• [Предложенный отрывок]
В пушкинской России жанр «библейских преложений» был очень популярен даже в гимназической среде, где он проявлял себя именно как антиевангелие — евангелие от беса (дьявола), в котором свидетельствование священной истории передавалось с точки зрения самого дьявола как ее участника. «Это должно быть известно еще из классов, — тогда как раз было в обычае сводить в поэтических произведениях на землю горние силы. Я уж про Данта не говорю», — рассказывает, например, Иван Карамазов у Достоевского исторический опыт произведений подобного жанра, предшествовавший его собственному написанию поэмы о Великом инквизиторе.

(Ряд записей)
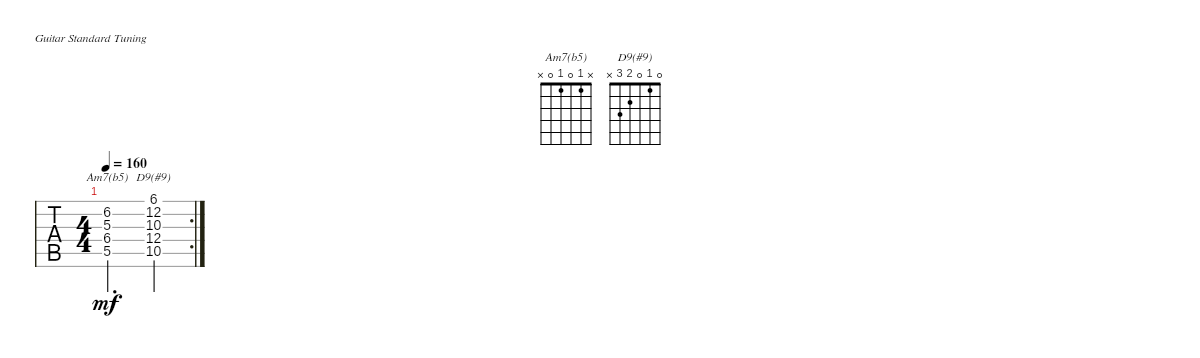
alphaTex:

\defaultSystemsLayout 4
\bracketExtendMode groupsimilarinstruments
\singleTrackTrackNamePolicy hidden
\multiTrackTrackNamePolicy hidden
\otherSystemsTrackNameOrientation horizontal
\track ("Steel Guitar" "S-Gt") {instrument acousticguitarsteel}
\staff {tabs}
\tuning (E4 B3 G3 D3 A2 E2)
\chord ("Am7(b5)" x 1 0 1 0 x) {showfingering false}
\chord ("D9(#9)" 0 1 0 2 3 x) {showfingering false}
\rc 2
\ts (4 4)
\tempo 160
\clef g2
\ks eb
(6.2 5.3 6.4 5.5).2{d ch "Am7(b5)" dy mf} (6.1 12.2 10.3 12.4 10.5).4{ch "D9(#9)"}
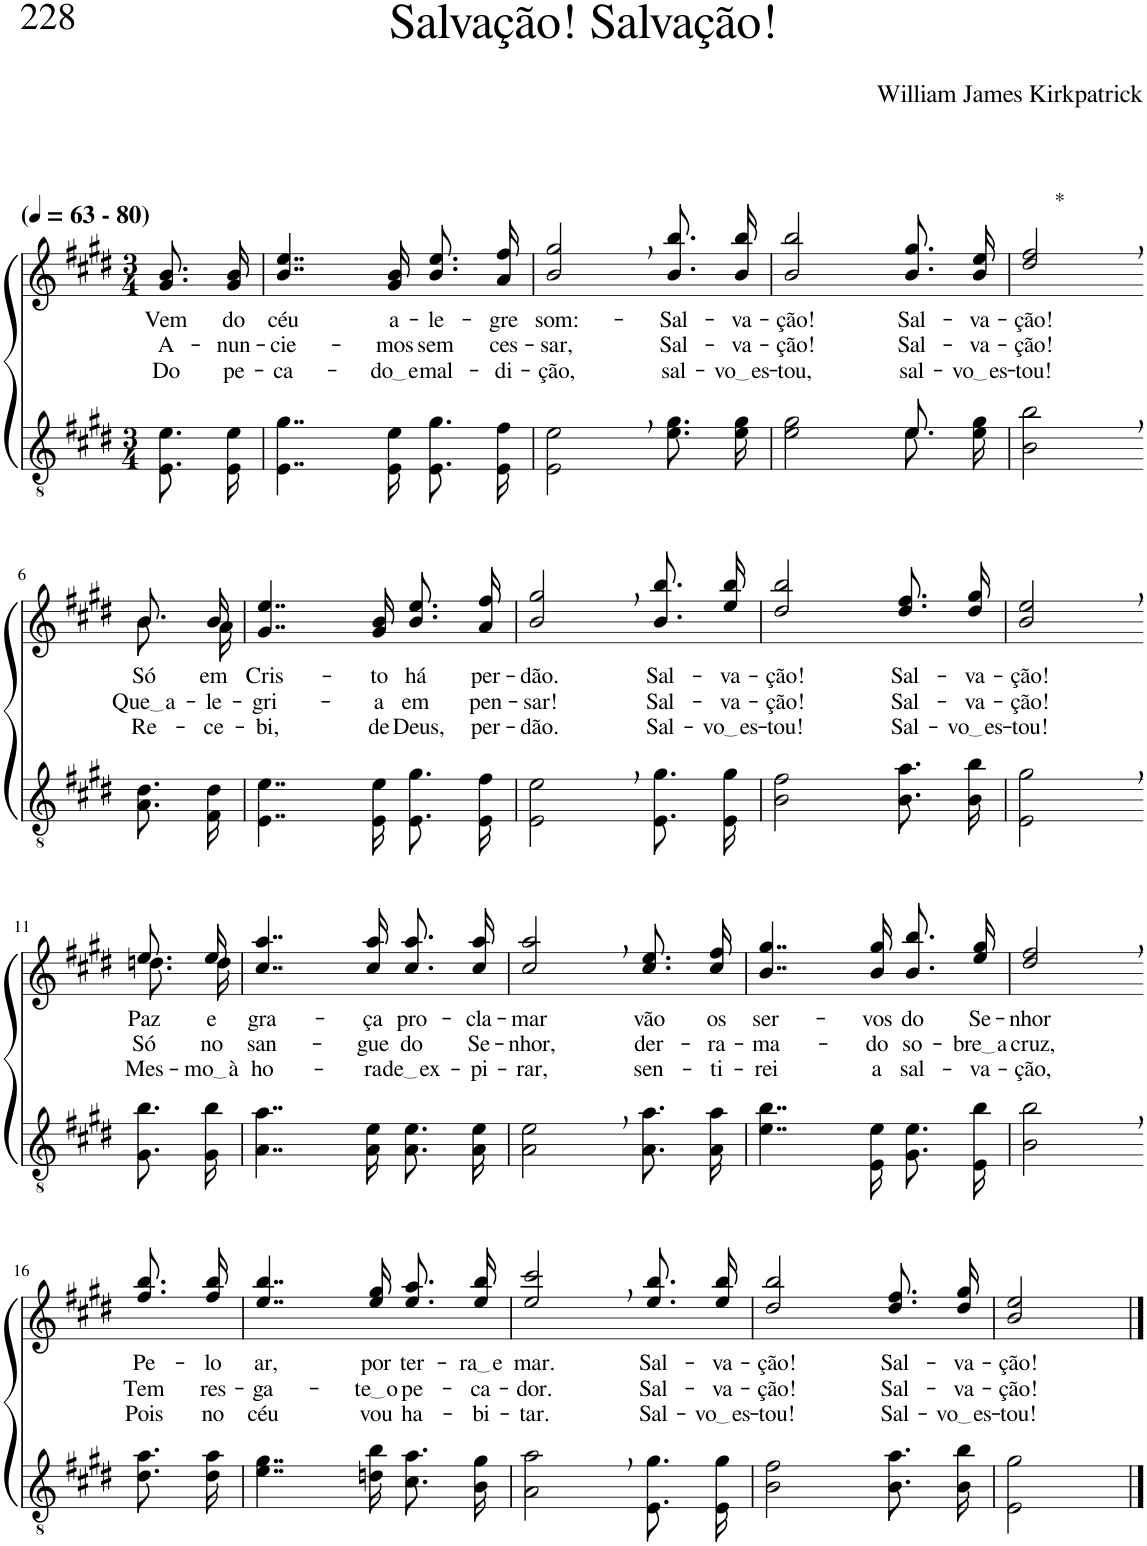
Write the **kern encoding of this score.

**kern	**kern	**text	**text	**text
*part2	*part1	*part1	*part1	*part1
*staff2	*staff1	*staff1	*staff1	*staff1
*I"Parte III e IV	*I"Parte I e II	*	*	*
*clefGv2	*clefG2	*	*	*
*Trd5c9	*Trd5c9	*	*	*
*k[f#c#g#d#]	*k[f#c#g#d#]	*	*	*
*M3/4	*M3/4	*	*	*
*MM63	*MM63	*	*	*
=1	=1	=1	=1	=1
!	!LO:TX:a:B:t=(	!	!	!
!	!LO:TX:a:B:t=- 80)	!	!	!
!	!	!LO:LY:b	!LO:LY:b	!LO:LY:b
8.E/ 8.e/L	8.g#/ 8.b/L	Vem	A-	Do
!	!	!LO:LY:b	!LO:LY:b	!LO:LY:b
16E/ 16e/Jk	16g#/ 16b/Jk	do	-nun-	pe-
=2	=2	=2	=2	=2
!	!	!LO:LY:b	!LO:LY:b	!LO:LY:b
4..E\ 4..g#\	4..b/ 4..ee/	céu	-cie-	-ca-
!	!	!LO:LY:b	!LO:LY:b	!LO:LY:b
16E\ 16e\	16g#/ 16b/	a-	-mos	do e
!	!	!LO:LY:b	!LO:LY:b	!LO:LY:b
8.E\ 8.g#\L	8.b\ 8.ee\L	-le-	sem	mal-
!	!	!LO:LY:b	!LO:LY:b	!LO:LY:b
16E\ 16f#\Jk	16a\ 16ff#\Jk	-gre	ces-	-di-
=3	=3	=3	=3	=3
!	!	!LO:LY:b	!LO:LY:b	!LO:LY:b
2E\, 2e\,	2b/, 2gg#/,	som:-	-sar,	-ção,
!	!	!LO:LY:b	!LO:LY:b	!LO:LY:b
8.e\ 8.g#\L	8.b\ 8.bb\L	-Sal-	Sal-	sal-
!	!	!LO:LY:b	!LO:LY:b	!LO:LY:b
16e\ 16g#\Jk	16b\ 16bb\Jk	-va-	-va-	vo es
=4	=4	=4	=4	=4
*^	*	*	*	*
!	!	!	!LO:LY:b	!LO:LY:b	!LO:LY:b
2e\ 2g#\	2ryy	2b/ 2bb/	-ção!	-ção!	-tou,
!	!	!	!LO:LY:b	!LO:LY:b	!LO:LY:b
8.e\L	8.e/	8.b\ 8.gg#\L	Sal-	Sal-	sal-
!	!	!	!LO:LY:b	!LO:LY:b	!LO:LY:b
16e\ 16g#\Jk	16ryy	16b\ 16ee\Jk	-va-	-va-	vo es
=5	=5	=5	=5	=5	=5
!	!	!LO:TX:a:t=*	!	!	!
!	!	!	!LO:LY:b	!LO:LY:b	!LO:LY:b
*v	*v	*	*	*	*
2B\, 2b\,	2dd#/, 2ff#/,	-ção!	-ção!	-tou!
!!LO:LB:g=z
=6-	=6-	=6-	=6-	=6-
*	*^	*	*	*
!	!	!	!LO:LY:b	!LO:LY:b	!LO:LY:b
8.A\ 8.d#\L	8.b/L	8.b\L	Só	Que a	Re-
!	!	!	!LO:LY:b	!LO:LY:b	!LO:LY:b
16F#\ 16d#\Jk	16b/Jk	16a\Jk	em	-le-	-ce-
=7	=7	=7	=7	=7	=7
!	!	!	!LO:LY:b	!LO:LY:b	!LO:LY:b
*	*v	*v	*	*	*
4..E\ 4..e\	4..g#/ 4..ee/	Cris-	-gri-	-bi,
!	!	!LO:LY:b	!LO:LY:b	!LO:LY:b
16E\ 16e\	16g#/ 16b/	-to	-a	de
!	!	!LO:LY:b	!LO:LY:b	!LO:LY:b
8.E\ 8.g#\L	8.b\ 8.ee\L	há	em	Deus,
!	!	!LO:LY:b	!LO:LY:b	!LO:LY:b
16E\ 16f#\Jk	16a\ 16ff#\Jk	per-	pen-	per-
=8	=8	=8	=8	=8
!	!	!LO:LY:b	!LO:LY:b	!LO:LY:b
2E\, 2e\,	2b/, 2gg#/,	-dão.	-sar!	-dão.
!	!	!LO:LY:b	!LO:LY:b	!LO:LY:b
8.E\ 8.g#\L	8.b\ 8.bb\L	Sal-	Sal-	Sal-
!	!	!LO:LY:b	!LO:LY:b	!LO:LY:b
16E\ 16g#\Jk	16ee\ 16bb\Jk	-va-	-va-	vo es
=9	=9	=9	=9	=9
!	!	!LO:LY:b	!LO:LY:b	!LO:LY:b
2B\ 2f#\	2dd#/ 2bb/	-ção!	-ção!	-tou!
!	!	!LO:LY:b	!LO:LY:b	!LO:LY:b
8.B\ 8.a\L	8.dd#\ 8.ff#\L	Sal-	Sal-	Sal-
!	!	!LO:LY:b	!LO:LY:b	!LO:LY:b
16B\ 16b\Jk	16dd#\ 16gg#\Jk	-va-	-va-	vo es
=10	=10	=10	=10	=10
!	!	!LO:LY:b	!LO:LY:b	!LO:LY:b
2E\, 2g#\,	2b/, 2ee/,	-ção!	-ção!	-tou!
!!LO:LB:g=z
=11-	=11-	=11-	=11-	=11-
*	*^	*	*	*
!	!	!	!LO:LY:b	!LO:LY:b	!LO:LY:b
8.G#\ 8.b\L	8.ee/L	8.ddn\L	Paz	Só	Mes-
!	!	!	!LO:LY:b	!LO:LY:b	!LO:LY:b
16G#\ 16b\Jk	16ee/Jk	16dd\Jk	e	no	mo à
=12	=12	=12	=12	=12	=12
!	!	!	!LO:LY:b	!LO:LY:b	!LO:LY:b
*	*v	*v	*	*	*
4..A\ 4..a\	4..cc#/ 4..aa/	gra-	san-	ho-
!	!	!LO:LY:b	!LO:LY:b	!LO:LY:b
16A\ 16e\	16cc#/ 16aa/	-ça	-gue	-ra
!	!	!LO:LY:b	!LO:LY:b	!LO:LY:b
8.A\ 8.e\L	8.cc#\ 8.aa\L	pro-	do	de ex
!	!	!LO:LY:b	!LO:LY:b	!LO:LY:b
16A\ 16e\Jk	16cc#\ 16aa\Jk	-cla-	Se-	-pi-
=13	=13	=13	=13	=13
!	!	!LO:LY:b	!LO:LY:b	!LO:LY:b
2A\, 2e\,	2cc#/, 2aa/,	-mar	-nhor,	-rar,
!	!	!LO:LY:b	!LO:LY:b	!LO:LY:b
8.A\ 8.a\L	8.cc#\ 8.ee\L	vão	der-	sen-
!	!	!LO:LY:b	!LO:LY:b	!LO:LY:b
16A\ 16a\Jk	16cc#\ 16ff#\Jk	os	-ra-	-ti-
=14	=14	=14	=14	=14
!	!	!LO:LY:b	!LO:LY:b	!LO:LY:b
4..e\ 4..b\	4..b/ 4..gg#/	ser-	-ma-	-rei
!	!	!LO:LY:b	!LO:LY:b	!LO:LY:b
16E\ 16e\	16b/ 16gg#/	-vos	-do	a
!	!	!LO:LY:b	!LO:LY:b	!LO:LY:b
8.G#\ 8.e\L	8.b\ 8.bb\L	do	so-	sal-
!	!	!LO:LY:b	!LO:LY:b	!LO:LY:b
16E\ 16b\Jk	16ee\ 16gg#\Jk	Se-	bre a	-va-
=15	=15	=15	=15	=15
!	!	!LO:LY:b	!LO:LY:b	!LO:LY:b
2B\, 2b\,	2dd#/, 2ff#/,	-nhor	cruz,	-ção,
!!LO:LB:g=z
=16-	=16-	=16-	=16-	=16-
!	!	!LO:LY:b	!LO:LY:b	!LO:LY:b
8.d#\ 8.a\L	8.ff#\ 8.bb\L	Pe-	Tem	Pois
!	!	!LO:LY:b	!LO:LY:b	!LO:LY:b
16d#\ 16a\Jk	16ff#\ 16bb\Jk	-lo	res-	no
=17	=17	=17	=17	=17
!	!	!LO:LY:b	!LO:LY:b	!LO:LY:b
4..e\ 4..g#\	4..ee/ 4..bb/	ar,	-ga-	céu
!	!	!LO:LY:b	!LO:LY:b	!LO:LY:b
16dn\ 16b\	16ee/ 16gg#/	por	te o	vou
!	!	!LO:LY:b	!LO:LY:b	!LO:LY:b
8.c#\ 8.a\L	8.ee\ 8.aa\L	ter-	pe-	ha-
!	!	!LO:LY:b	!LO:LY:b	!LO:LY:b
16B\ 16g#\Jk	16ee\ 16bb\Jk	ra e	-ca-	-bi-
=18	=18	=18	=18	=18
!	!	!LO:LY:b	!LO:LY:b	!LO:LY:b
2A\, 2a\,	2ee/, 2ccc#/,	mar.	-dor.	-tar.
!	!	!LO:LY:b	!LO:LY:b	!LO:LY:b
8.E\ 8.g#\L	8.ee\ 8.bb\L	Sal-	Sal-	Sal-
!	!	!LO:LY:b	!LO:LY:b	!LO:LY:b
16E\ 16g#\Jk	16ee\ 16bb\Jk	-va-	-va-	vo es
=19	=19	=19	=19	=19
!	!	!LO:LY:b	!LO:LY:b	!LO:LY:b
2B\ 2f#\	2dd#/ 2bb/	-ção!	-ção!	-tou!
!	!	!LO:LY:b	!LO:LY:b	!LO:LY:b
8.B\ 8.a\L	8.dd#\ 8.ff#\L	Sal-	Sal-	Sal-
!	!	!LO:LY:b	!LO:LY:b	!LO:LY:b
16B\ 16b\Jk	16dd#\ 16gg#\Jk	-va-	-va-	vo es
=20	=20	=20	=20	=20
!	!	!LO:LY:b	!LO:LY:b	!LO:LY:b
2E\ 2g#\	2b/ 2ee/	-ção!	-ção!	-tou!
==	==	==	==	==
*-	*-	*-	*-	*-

* * *

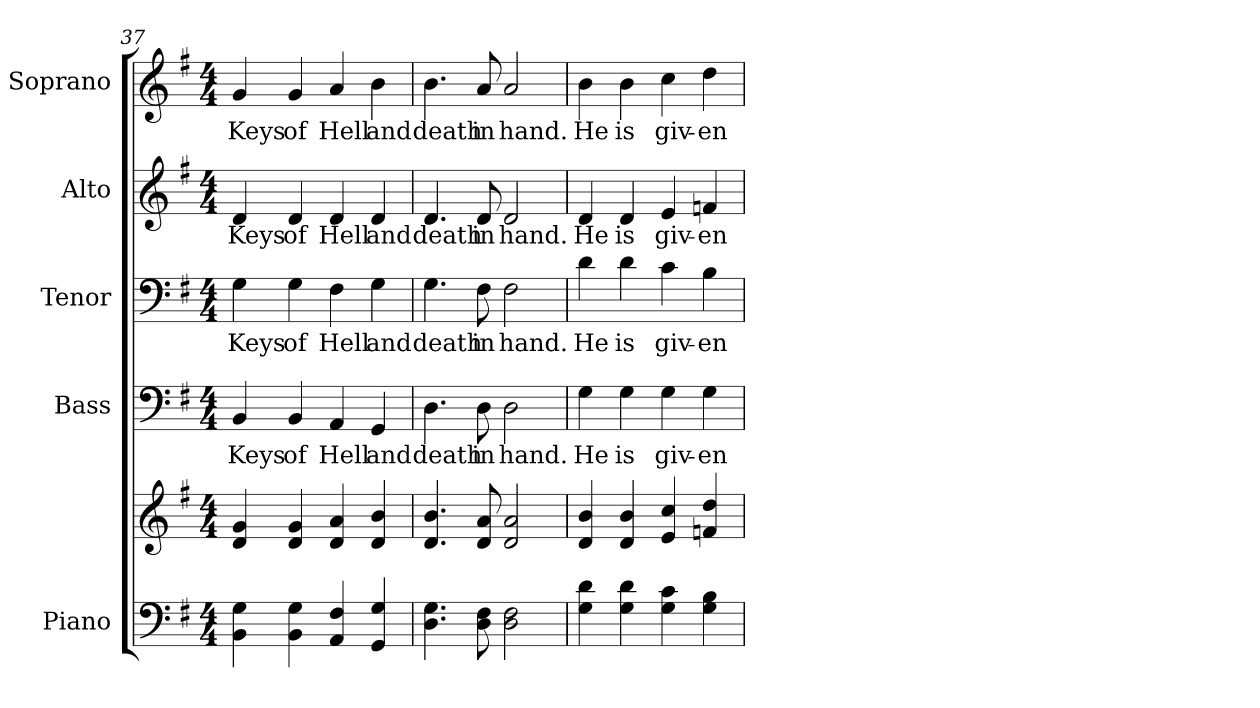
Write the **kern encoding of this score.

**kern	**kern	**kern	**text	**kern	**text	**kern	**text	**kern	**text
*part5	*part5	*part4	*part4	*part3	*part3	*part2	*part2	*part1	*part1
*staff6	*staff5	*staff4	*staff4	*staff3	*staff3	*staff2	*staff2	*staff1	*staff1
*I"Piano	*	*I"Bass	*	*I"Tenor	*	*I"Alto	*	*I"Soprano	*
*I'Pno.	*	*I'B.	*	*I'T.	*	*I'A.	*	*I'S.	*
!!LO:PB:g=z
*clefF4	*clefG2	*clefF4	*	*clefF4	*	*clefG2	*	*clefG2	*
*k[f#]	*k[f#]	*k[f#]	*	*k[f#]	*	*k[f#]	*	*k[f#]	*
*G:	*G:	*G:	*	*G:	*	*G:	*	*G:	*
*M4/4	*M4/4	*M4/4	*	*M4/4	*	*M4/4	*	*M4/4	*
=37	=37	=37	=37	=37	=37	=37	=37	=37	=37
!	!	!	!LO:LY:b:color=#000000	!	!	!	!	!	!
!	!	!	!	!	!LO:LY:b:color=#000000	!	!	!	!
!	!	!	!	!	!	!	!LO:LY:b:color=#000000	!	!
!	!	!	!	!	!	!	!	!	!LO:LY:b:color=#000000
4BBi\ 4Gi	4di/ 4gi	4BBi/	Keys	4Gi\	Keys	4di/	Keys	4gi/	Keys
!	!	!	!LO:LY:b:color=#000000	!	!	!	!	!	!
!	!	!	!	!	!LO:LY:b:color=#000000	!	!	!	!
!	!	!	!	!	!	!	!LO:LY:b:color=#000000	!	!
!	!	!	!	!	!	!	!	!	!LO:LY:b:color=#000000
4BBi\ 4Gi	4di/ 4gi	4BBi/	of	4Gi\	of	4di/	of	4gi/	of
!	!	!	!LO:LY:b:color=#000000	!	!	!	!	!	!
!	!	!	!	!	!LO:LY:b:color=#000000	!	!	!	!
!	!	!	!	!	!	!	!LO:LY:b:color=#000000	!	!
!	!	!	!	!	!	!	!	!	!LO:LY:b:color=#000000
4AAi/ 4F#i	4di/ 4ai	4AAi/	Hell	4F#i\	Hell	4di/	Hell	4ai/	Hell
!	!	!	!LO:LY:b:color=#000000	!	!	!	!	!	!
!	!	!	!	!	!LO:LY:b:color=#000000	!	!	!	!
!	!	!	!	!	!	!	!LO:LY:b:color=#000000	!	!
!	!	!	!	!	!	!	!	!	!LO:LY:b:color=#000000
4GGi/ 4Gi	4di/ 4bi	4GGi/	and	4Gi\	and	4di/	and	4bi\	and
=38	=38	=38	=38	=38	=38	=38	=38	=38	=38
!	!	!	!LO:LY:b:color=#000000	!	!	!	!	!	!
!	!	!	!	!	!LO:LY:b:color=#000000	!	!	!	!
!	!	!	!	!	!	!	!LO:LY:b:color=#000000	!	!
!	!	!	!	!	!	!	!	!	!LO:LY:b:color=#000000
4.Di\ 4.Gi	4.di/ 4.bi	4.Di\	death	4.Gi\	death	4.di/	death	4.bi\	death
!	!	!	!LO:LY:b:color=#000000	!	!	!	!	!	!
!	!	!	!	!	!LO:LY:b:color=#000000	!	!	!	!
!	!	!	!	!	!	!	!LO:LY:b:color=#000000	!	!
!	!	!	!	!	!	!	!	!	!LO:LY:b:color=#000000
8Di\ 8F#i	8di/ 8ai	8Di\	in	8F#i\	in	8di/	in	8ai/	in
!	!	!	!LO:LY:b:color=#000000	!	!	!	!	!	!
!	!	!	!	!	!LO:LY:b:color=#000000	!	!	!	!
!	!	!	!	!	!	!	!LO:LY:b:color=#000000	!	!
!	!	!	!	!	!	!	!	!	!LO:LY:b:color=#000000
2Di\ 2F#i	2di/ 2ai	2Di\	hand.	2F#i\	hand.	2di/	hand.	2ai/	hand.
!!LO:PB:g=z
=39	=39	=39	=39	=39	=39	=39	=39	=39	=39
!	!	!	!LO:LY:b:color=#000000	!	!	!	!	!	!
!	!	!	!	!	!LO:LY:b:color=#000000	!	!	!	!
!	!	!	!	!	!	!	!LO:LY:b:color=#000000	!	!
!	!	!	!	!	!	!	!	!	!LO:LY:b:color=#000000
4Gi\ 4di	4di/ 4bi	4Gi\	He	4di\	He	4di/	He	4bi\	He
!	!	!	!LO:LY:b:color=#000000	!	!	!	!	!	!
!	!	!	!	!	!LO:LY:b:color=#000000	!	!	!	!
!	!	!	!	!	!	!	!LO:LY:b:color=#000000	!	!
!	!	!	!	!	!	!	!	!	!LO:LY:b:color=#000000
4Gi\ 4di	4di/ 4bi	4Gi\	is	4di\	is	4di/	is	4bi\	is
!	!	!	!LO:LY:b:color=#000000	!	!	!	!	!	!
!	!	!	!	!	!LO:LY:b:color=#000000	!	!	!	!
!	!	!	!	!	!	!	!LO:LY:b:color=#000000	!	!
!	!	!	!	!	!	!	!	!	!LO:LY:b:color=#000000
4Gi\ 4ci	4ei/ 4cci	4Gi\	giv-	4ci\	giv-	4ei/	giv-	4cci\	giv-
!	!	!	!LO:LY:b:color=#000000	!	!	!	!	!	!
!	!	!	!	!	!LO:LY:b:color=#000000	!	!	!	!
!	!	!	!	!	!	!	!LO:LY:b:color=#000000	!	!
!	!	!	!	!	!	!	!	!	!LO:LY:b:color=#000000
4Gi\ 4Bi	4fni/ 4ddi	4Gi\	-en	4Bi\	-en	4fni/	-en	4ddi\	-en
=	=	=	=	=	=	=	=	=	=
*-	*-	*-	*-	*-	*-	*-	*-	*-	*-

• [Задание A] Выпишите, пожалуйста, из листинга все строки, в которых встречается строка «chord».
• [Задание B] Допишите продолжение отрывка о жанре «библейских преложений», начав сразу после его последнего предложения.

• [Ответ A]
\chord ("Am7(b5)" x 1 0 1 0 x) {showfingering false}
\chord ("D9(#9)" 0 1 0 2 3 x) {showfingering false}

• [Ответ B]
Уже во времена Пушкина один из видов сочинений, которые предлагались лицеистам на уроках словесности, было переложение эпизодов из «Бытия» Моисея и всей священной истории (самого Слова Божия и проповеди Христа) от лица других ее участников — Адама, Евы, Змия-искусителя и т. д. («выводили на сцену Мадонну, ангелов, святых, Христа и самого бога», — вспоминает Иван Карамазов у Достоевского в романе «Братья Карамазовы» историю этого жанра (гл. 22). В молодости Иван Карамазов, сам создавая легенду о Великом инквизиторе, ввел в действие своей поэмы полемику о дьяволе, соблазнявшем Христа в пустыне, Иерусалиме и на Синае, — события, изначально описанные в Евангелиях от Луки и Матфея (сам Левий Матвей, как известно, тоже становится позже героем романа Булгакова «Мастер и Маргарита»).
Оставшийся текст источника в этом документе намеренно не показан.